Thursday, 15 January 2009

I thought I'd ruined it

Continuing from my pencil sketch, my next step was to add some colour. I have a portfolio of vivid memories of my brief visit to the North Yorkshire Moors, of texture and the rich purple and yellow ochre hues of the heather and the bumpy, rutted pathways. The poor little digital photographs spat out by my inket printer came nowhere near recreating these, but at least my photo's gave me a something to hang my memories on. Plus, of course, short of getting on a train back up to Yorkshire, there was no way I could recover enough detail from memory alone to put pencil to paper.

So I washed in some colour, using acrylic ink and watercolour. Urgh, I thought, what a disaster!! It's too flat, the composition's too bitty, the double drift of pathway and strewn bolders split the picture in half giving me 2 focal points, neither one of which are particualarly scintilating, I may as well give up now!!!

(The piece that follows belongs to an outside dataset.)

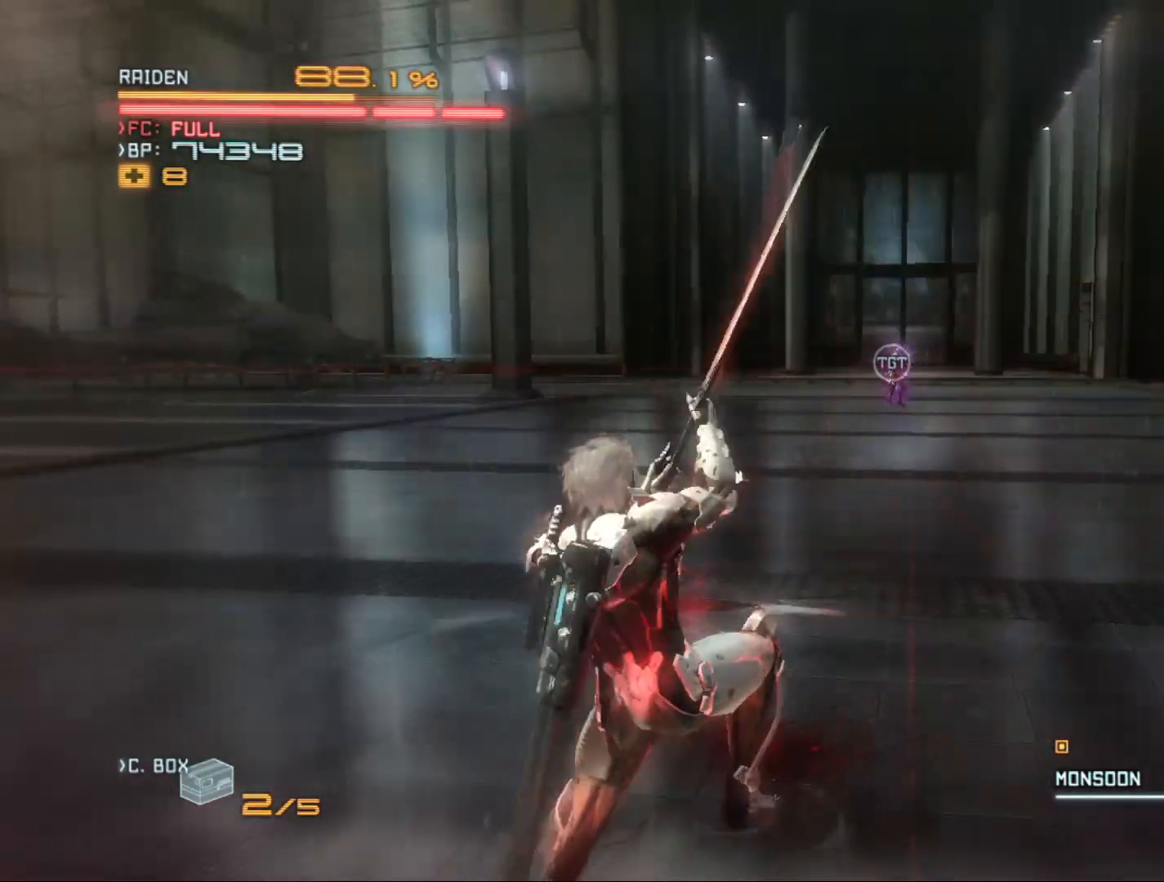
{"buttons": [], "left_stick": "up", "right_stick": "center", "events": []}
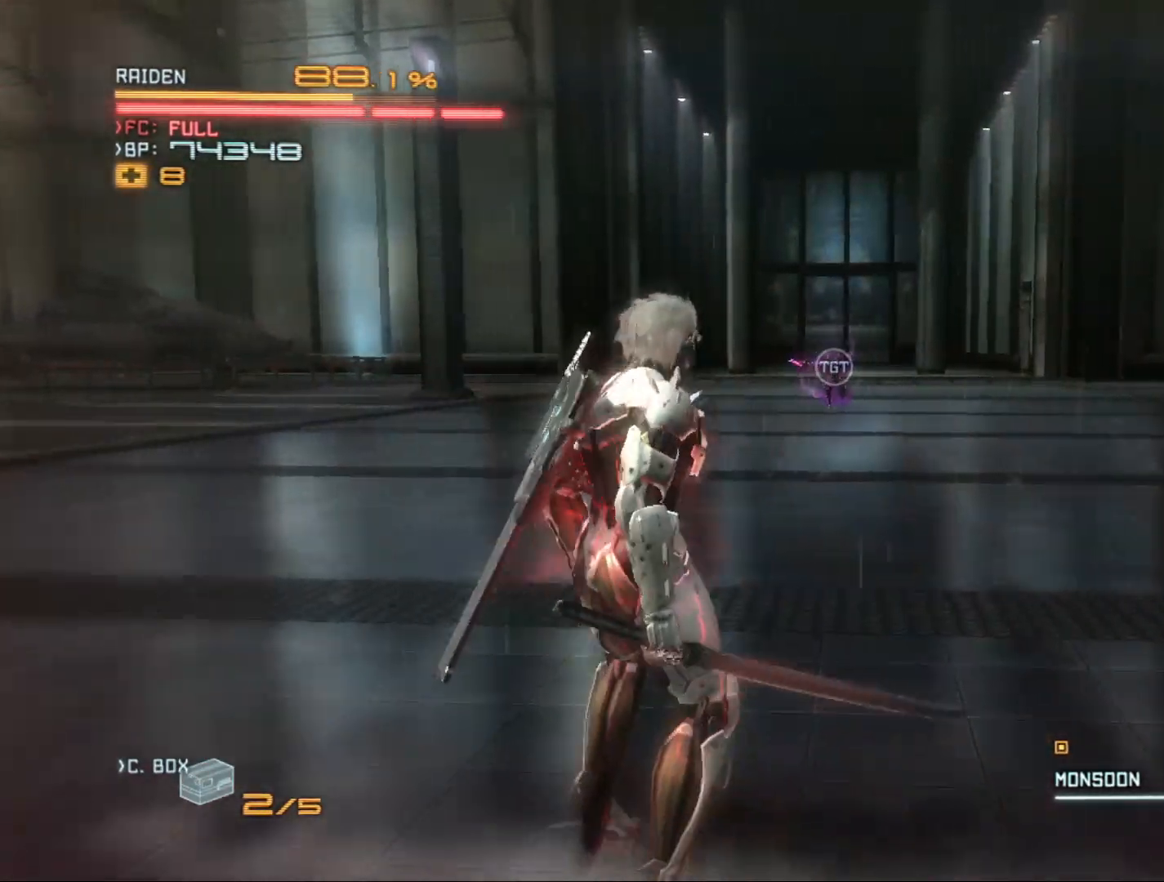
{"buttons": ["X"], "left_stick": "up", "right_stick": "center", "events": [[200, "X", "down"], [300, "X", "up"], [333, "X", "down"], [433, "X", "up"], [500, "X", "down"]]}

Feeling a bit desperate, I began to work in oil pastel, referring to the little black and white sketch I'd made when consolidating my 3 photographs into a composition, I realised that I needed to get some tonal order into the painting, to draw it together by finding similar tonal areas throughout the composition in order to give it some substance, some depth, and to stop it literally floating off the page with banality!

I worked on the distant hills with coloured pencil, using coloured pencil to outline the tumble of rocks and the standing stone itself, then using oil pastel I blocked in the darker, heavier areas, largely the purple heather.

It was at this point that I actually began to like what I had produced.